One of the biggest struggles I've faced in past six months is sleeping.
I simply don't, and I'm so tired of being tired.
I've suffered with insomnia for years, so trouble sleeping is not a new concept for me, but it changed its pattern and caught me off guard. And I think I like the old problem better.
My issue with insomnia always involved initially falling asleep, not staying asleep. I would lie awake for hours on end, but once I fell asleep I would be out cold until I absolutely had to get up. Once I finally managed to drift off, I would sleep through almost anything. There were plenty of nights where I only ended up with two or three hours of sleep total, but my insomnia would typically go in cycles. I'd suffer for a few weeks, then I'd sleep fairly normally for a few weeks. Looking back now on all the years I've dealt with insomnia, I'd say its likely that most of my issues stemmed from thyroid hormone fluctuations, with a slight layer of stress and worry layered on top.
Now the game has changed. I find myself purely exhausted at bedtime and I have no problem whatsoever falling asleep in the seven-minute window that doctors consider normal. As soon as my head hits the pillow, my eyelids feel like lead weights and I struggle to stay awake to catch even a few minutes of TV. Sounds great, right? For whatever reason, every night...and I mean every single night...I wake up anywhere from 2.5 to 3 hours later, and then I'm usually up till the sun rises. Maybe two nights a week I actually do fall back to sleep but not until around five a.m. which gives me roughly one additional hour of sleep before getting up for work.

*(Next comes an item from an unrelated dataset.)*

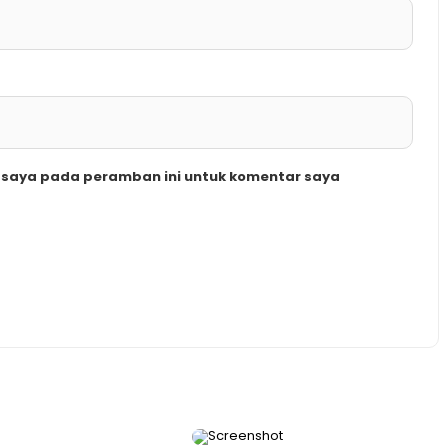
b saya pada peramban ini untuk komentar saya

I'm tired. Did I say I'm tired? I'm actually beyond tired. I'm at the point where I would give almost anything to sleep a solid eight hours without interruption. I can't think clearly. I get frustrated so easily. I'm anxious, and cranky, and not much fun to be around most evenings because by then my eyes burn, my mind can't focus on anything, and my body feels physically run down. No wonder I fall asleep as soon as my head hits the pillow, eh?

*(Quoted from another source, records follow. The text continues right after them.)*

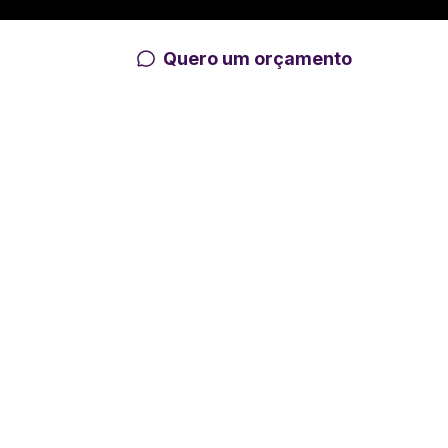
Quero um orçamento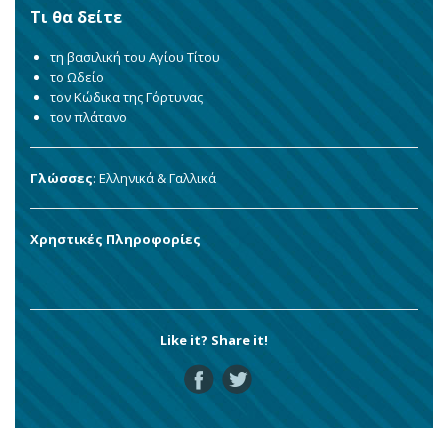
Τι θα δείτε
τη βασιλική του Αγίου Τίτου
το Ωδείο
τον Κώδικα της Γόρτυνας
τον πλάτανο
Γλώσσες
: Ελληνικά & Γαλλικά
Χρηστικές Πληροφορίες
Like it? Share it!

Yes, I've tried the usual things like melatonin tablets, red wine, Tylenol PM, even some Unisom, but nothing worked beyond the first night I used it. And yes, just like I have all the years I've faced insomnia, I refuse to try any type of prescription sleep aid. I know I need to fix the root of the problem, not mask it with drugs. Unlike the past, I can guarantee that my current sleep struggles are being fueled entirely by incredibly high stress levels and there is no end in sight.
Normally I stay in bed, tossing and turning and praying my mind will shut off so I can grab that additional hour or so, but with the dawning of the new year I've decided I may as well use the time wisely and get something accomplished. I'm still in bed, but writing this post on my iPhone. If I do this every night, I'll have no trouble catching up on the last six months I've neglected. Maybe then you'll understand exactly why I can't sleep. And maybe once I get it all out, I finally will.